The response must reproduce every record in full.

++++ Source records ++++

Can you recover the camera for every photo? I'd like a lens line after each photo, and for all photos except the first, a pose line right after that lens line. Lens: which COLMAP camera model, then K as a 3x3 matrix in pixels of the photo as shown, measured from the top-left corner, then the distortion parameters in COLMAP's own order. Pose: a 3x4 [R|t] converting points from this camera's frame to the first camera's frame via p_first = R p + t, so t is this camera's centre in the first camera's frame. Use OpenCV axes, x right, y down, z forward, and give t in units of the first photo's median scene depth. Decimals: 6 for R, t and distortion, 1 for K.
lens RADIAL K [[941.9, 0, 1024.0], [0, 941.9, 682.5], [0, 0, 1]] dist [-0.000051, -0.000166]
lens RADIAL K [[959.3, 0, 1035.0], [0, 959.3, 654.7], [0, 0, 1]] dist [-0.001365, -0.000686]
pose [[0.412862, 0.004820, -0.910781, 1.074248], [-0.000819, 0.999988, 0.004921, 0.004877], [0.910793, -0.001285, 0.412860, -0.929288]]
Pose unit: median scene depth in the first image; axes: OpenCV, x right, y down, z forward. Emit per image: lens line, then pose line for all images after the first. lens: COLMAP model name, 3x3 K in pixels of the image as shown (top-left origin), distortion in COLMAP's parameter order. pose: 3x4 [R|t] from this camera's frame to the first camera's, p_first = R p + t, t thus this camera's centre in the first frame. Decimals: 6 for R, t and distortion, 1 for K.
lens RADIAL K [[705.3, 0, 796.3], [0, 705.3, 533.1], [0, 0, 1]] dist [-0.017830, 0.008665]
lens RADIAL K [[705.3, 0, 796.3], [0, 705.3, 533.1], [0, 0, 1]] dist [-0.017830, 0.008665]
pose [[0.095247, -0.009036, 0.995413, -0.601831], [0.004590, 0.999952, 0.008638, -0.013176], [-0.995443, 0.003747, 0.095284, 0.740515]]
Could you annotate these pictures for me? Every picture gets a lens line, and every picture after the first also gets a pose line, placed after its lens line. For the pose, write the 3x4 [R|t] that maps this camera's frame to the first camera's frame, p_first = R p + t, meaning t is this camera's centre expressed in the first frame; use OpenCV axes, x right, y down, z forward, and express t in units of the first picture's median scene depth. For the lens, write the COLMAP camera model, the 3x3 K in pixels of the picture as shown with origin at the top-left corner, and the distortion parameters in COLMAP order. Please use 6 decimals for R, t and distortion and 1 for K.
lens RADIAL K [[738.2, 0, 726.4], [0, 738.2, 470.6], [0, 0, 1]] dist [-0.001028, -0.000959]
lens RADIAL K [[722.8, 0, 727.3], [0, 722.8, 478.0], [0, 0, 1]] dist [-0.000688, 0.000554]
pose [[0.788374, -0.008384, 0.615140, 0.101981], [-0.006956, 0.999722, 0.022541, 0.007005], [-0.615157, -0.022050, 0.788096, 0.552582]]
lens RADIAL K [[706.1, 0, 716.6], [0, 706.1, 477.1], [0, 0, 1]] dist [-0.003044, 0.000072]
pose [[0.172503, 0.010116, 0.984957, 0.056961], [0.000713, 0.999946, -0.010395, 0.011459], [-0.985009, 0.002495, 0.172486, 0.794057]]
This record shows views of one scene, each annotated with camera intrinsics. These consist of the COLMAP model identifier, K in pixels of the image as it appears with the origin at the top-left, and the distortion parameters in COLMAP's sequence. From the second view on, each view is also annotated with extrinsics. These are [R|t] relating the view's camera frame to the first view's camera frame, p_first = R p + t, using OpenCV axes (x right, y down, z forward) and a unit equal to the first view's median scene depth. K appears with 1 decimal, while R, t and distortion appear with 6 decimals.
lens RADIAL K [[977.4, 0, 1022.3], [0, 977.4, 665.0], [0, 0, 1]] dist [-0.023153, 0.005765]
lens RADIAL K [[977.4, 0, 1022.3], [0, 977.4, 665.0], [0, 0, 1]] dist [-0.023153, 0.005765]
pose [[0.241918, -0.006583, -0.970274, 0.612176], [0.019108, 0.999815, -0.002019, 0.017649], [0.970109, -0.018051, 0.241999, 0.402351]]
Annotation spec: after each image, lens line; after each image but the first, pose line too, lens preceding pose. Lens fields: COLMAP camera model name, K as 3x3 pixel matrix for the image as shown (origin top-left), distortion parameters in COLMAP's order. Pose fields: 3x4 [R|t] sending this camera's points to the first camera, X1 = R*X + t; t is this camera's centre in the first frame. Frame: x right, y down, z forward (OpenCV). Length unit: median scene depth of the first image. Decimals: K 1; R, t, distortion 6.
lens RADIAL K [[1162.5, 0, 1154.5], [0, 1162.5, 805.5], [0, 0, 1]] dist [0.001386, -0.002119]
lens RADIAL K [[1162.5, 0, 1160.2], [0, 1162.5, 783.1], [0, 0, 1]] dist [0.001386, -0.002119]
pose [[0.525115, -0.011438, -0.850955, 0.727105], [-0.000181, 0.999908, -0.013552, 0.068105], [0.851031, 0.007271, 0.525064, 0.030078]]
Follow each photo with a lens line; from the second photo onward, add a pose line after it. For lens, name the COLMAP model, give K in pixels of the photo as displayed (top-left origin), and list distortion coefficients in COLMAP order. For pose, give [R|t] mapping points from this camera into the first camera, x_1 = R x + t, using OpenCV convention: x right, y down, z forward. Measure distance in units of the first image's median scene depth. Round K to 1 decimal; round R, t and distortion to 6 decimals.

++++

Exercise answer
Can you recover the camera for every photo? I'd like a lens line after each photo, and for all photos except the first, a pose line right after that lens line. Lens: which COLMAP camera model, then K as a 3x3 matrix in pixels of the photo as shown, measured from the top-left corner, then the distortion parameters in COLMAP's own order. Pose: a 3x4 [R|t] converting points from this camera's frame to the first camera's frame via p_first = R p + t, so t is this camera's centre in the first camera's frame. Use OpenCV axes, x right, y down, z forward, and give t in units of the first photo's median scene depth. Decimals: 6 for R, t and distortion, 1 for K.
lens RADIAL K [[941.9, 0, 1024.0], [0, 941.9, 682.5], [0, 0, 1]] dist [-0.000051, -0.000166]
lens RADIAL K [[959.3, 0, 1035.0], [0, 959.3, 654.7], [0, 0, 1]] dist [-0.001365, -0.000686]
pose [[0.412862, 0.004820, -0.910781, 1.074248], [-0.000819, 0.999988, 0.004921, 0.004877], [0.910793, -0.001285, 0.412860, -0.929288]]
Pose unit: median scene depth in the first image; axes: OpenCV, x right, y down, z forward. Emit per image: lens line, then pose line for all images after the first. lens: COLMAP model name, 3x3 K in pixels of the image as shown (top-left origin), distortion in COLMAP's parameter order. pose: 3x4 [R|t] from this camera's frame to the first camera's, p_first = R p + t, t thus this camera's centre in the first frame. Decimals: 6 for R, t and distortion, 1 for K.
lens RADIAL K [[705.3, 0, 796.3], [0, 705.3, 533.1], [0, 0, 1]] dist [-0.017830, 0.008665]
lens RADIAL K [[705.3, 0, 796.3], [0, 705.3, 533.1], [0, 0, 1]] dist [-0.017830, 0.008665]
pose [[0.095247, -0.009036, 0.995413, -0.601831], [0.004590, 0.999952, 0.008638, -0.013176], [-0.995443, 0.003747, 0.095284, 0.740515]]
Could you annotate these pictures for me? Every picture gets a lens line, and every picture after the first also gets a pose line, placed after its lens line. For the pose, write the 3x4 [R|t] that maps this camera's frame to the first camera's frame, p_first = R p + t, meaning t is this camera's centre expressed in the first frame; use OpenCV axes, x right, y down, z forward, and express t in units of the first picture's median scene depth. For the lens, write the COLMAP camera model, the 3x3 K in pixels of the picture as shown with origin at the top-left corner, and the distortion parameters in COLMAP order. Please use 6 decimals for R, t and distortion and 1 for K.
lens RADIAL K [[738.2, 0, 726.4], [0, 738.2, 470.6], [0, 0, 1]] dist [-0.001028, -0.000959]
lens RADIAL K [[722.8, 0, 727.3], [0, 722.8, 478.0], [0, 0, 1]] dist [-0.000688, 0.000554]
pose [[0.788374, -0.008384, 0.615140, 0.101981], [-0.006956, 0.999722, 0.022541, 0.007005], [-0.615157, -0.022050, 0.788096, 0.552582]]
lens RADIAL K [[706.1, 0, 716.6], [0, 706.1, 477.1], [0, 0, 1]] dist [-0.003044, 0.000072]
pose [[0.172503, 0.010116, 0.984957, 0.056961], [0.000713, 0.999946, -0.010395, 0.011459], [-0.985009, 0.002495, 0.172486, 0.794057]]
This record shows views of one scene, each annotated with camera intrinsics. These consist of the COLMAP model identifier, K in pixels of the image as it appears with the origin at the top-left, and the distortion parameters in COLMAP's sequence. From the second view on, each view is also annotated with extrinsics. These are [R|t] relating the view's camera frame to the first view's camera frame, p_first = R p + t, using OpenCV axes (x right, y down, z forward) and a unit equal to the first view's median scene depth. K appears with 1 decimal, while R, t and distortion appear with 6 decimals.
lens RADIAL K [[977.4, 0, 1022.3], [0, 977.4, 665.0], [0, 0, 1]] dist [-0.023153, 0.005765]
lens RADIAL K [[977.4, 0, 1022.3], [0, 977.4, 665.0], [0, 0, 1]] dist [-0.023153, 0.005765]
pose [[0.241918, -0.006583, -0.970274, 0.612176], [0.019108, 0.999815, -0.002019, 0.017649], [0.970109, -0.018051, 0.241999, 0.402351]]
Annotation spec: after each image, lens line; after each image but the first, pose line too, lens preceding pose. Lens fields: COLMAP camera model name, K as 3x3 pixel matrix for the image as shown (origin top-left), distortion parameters in COLMAP's order. Pose fields: 3x4 [R|t] sending this camera's points to the first camera, X1 = R*X + t; t is this camera's centre in the first frame. Frame: x right, y down, z forward (OpenCV). Length unit: median scene depth of the first image. Decimals: K 1; R, t, distortion 6.
lens RADIAL K [[1162.5, 0, 1154.5], [0, 1162.5, 805.5], [0, 0, 1]] dist [0.001386, -0.002119]
lens RADIAL K [[1162.5, 0, 1160.2], [0, 1162.5, 783.1], [0, 0, 1]] dist [0.001386, -0.002119]
pose [[0.525115, -0.011438, -0.850955, 0.727105], [-0.000181, 0.999908, -0.013552, 0.068105], [0.851031, 0.007271, 0.525064, 0.030078]]
Follow each photo with a lens line; from the second photo onward, add a pose line after it. For lens, name the COLMAP model, give K in pixels of the photo as displayed (top-left origin), and list distortion coefficients in COLMAP order. For pose, give [R|t] mapping points from this camera into the first camera, x_1 = R x + t, using OpenCV convention: x right, y down, z forward. Measure distance in units of the first image's median scene depth. Round K to 1 decimal; round R, t and distortion to 6 decimals.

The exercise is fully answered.